The spread of COVID around the globe has altered the dynamic in the currency markets. Most central banks have stepped up to the plate and generated stimulus that has buoyed economic output. While it is likely that certain central banks will continue to alter their programs, the bazookas that initially shocked the market out of their doldrums are complete. As Q2 comes to an end, traders will be watching to see which countries can emerge from their economic slumps and which will continue to suffer due to the spread of the virus.
The Global Economy
The global economy is contracting according to the International Monetary Fund (IMF). The IMF altered its forecast for global growth in 2020 to show a contraction of 4.9% a downgrade from its previous estimate in April which estimated a contraction of 3%. Their projections in April viewed the drop in global output to be the worst since the Great Depression, and that was before economies were beginning to open. The silver lining is that the IMF is still predicting that global economic growth will expand in 2021. It sees global GDP rising by 5.4% next year.
The hope is that the world experiences a “V” recovery, but that will depend on how quickly countries around the globe can emerge from the “lockdown”. There will also be a debate as to whether consumer behavior had changed and if consumer-driven economies will continue to be able to drive consumer-led growth.

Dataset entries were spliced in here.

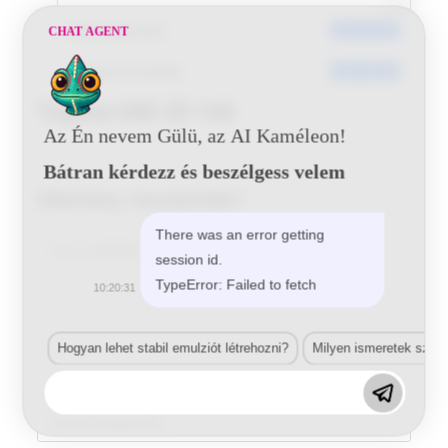
Dátumkészítés
2017-05-29
CHAT AGENT
Utoljára frissített
2017-05-29
Toyota 040 29 144
Az Én nevem Gülü, az AI Kaméleon!
Bátran kérdezz és beszélgess velem
Vélemény, hozzászólás?
There was an error getting
Comment
session id.
TypeError: Failed to fetch
10:20:31
Hogyan lehet stabil emulziót létrehozni?
Milyen ismeretek szük
Enter
your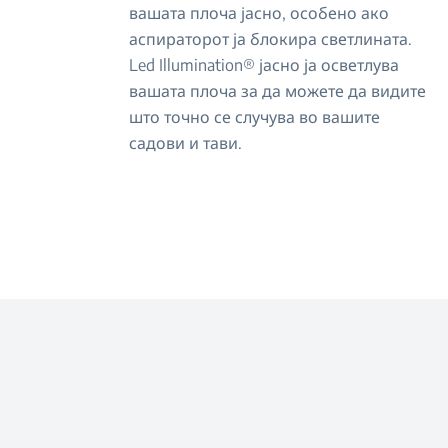
вашата плоча јасно, особено ако
аспираторот ја блокира светлината.
Led Illumination® јасно ја осветлува
вашата плоча за да можете да видите
што точно се случува во вашите
садови и тави.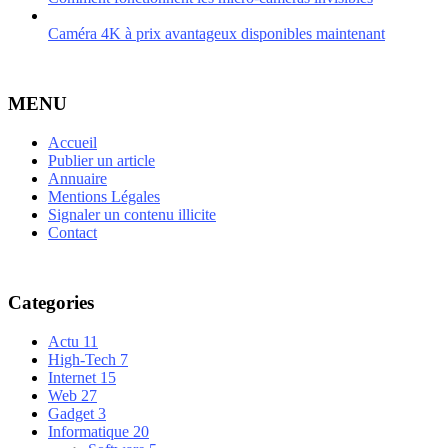
Caméra 4K à prix avantageux disponibles maintenant
MENU
Accueil
Publier un article
Annuaire
Mentions Légales
Signaler un contenu illicite
Contact
Categories
Actu
11
High-Tech
7
Internet
15
Web
27
Gadget
3
Informatique
20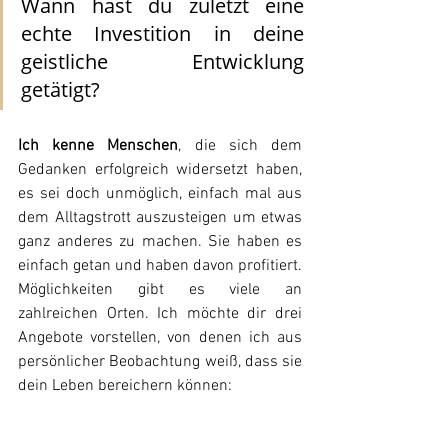
Wann hast du zuletzt eine 
echte Investition in deine 
geistliche Entwicklung 
getätigt?
Ich kenne Menschen
, die sich dem 
Gedanken erfolgreich widersetzt haben, 
es sei doch unmöglich, einfach mal aus 
dem Alltagstrott auszusteigen um etwas 
ganz anderes zu machen. Sie haben es 
einfach getan und haben davon profitiert.
Möglichkeiten gibt es viele an 
zahlreichen Orten. Ich möchte dir drei 
Angebote vorstellen, von denen ich aus 
persönlicher Beobachtung weiß, dass sie 
dein Leben bereichern können: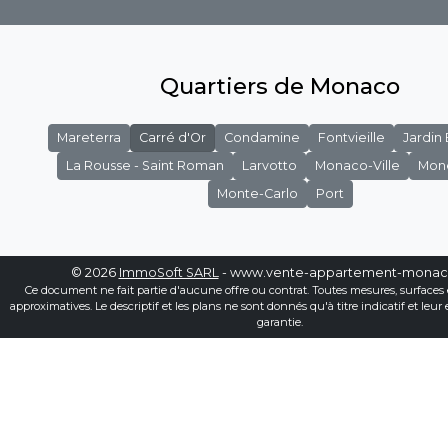
Quartiers de Monaco
Mareterra
Carré d'Or
Condamine
Fontvieille
Jardin
La Rousse - Saint Roman
Larvotto
Monaco-Ville
Mon
Monte-Carlo
Port
© 2026
ImmoSoft SARL
- www.vente-appartement-mona
Ce document ne fait partie d'aucune offre ou contrat. Toutes mesures, surfaces 
approximatives. Le descriptif et les plans ne sont donnés qu'à titre indicatif et leur
garantie.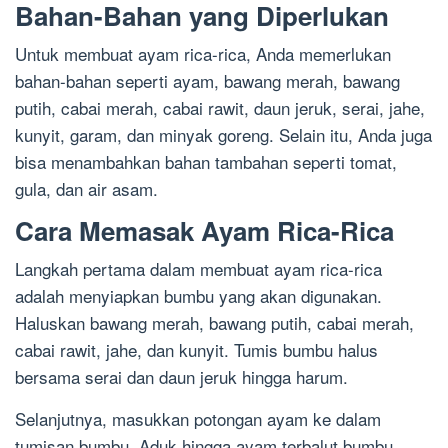
Bahan-Bahan yang Diperlukan
Untuk membuat ayam rica-rica, Anda memerlukan
bahan-bahan seperti ayam, bawang merah, bawang
putih, cabai merah, cabai rawit, daun jeruk, serai, jahe,
kunyit, garam, dan minyak goreng. Selain itu, Anda juga
bisa menambahkan bahan tambahan seperti tomat,
gula, dan air asam.
Cara Memasak Ayam Rica-Rica
Langkah pertama dalam membuat ayam rica-rica
adalah menyiapkan bumbu yang akan digunakan.
Haluskan bawang merah, bawang putih, cabai merah,
cabai rawit, jahe, dan kunyit. Tumis bumbu halus
bersama serai dan daun jeruk hingga harum.
Selanjutnya, masukkan potongan ayam ke dalam
tumisan bumbu. Aduk hingga ayam terbalut bumbu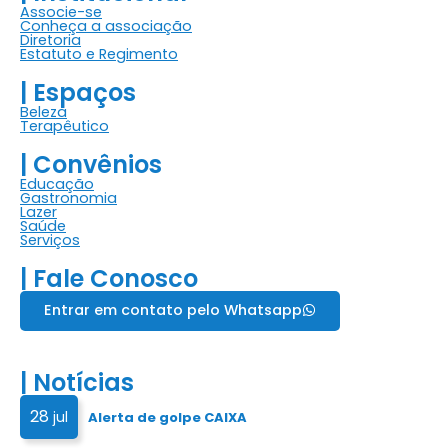
Associe-se
Conheça a associação
Diretoria
Estatuto e Regimento
| Espaços
Beleza
Terapêutico
| Convênios
Educação
Gastronomia
Lazer
Saúde
Serviços
| Fale Conosco
Entrar em contato pelo Whatsapp
| Notícias
28
jul
Alerta de golpe CAIXA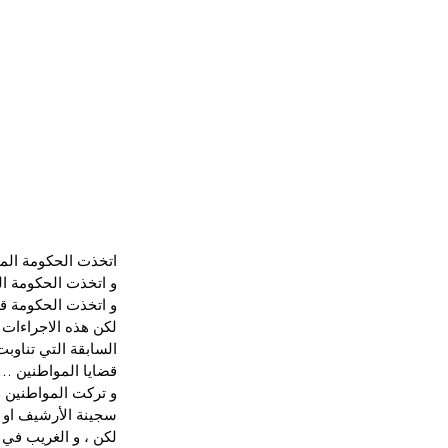
اتخذت الحكومة الم
و اتخذت الحكومة ا
و اتخذت الحكومة ق
لكن هذه الاجراءات
السابقة التي تناوب
قضايا المواطنين …
و تركت المواطنين و
سجينة الأرشيف او 
لكن ، و الغريب في 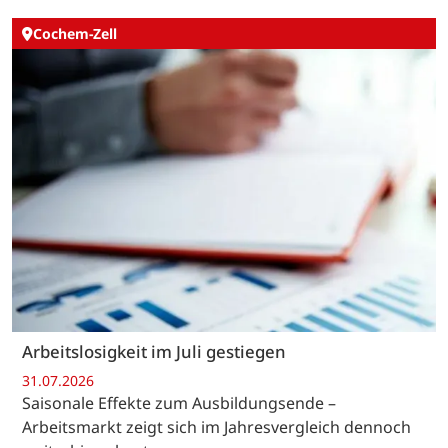
Cochem-Zell
Arbeitslosigkeit im Juli gestiegen
31.07.2026
Saisonale Effekte zum Ausbildungsende –
Arbeitsmarkt zeigt sich im Jahresvergleich dennoch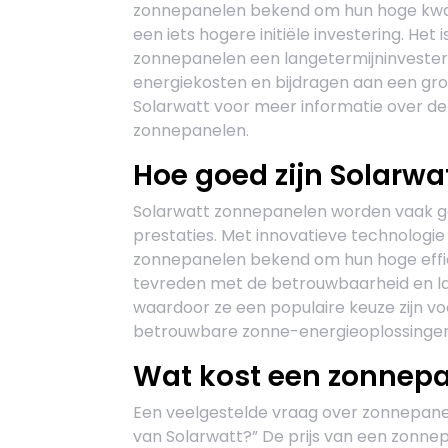
zonnepanelen bekend om hun hoge kwali
een iets hogere initiële investering. Het
zonnepanelen een langetermijninvesteri
energiekosten en bijdragen aan een g
Solarwatt voor meer informatie over de
zonnepanelen.
Hoe goed zijn Solarw
Solarwatt zonnepanelen worden vaak ge
prestaties. Met innovatieve technologi
zonnepanelen bekend om hun hoge effici
tevreden met de betrouwbaarheid en la
waardoor ze een populaire keuze zijn v
betrouwbare zonne-energieoplossingen
Wat kost een zonnepa
Een veelgestelde vraag over zonnepanel
van Solarwatt?” De prijs van een zonnep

The US dollar experienced a wild ride as the pandemic took hold. Initially, the greenback moved higher before the spread of COVID in California and New York. One it was clear in March that the US economy needed to close down the dollar started to slump. Fed action which took US interest rates initially down by 150-basis points and then to zero, put downward pressure on the greenback. The move by the Fed to start a bond purchase program which entailed purchasing treasuries and agency bonds put additional pressure on the yield differential between US yields and European and Asian yields.
The drop in the US yields to zero, altered the yield differential between the US and Euro, which reduced the value of the US dollar versus the Euro. The same can be said about Japan. Since the ECB and the Bank of Japan already had negative yields, the pace at which US yields declined was greater than the pace of the decline of both Euro and Japanese short-term yields which put downward pressure on the US dollar.
Fiscal Policy Around the Globe
The US acted very quickly when it came to a fiscal policy that can not be said for Europe, Japan, or India. The US passed the CAREs act which provided stimulus checks to individuals who make less than a specific threshold. Additionally, they extended unemployment claims to last for 25-weeks instead of 13-weeks. The law also provided an additional $600 per week for unemployment benefits. During the pandemic, approximately 40-million people in the US lost their jobs or were furloughed. While initial jobless claims have decelerated, dropping to 1.48-million in the last week of June from over 6-million in March. The total number of individuals receiving claims also dropped below 20-million for the first time since March.
In Europe, fiscal policy is still in the making. European countries continue to deliberate over a plan to raise 750 billion euros in public markets. This compares to the 5-trillion already released in the US. Japan is planning to step up it’s spending. In fiscal 2020, which started in April, the government’s general-account spending is slated to a total of 160.3 trillion yen. In India, many perceive the stimulus to be more of a symbolic gesture. The Modi government has pledged to spend almost 10% of India’s fiscal-year 2020 gross domestic product, approximately 256 billion on economic relief measures.
Implied Volatility Surged
US dollar implied volatility in the forex market also exploded. The US dollar versus the Euro VIX, which measures the implied volatility on the EUR/USD currency pair, surged 500%, rallying from 5% to more than 25% in a period of 4-weeks. While it took longer to retrace, the EUR/USD VIX eased during the Q2 slipping back to 8%.
How Have Currencies Performed
As volatility has calmed, ahead of the Q3, the dollar is nearly unchanged against the Euro relative to the levels seen in January of 2020. The dollar has lost ground against the yen which is viewed by many as a safe-haven. The Rupee has lost ground against the US dollar in the wake of the spread of COVID, declining by approximately 7%. Looking forward, traders will focus on how countries exit the lockdown. Europe appears to be opening as many countries can close their borders and keep the virus out. The US and India are experiencing rising cases, which does not bode well for the greenback or the Rupee.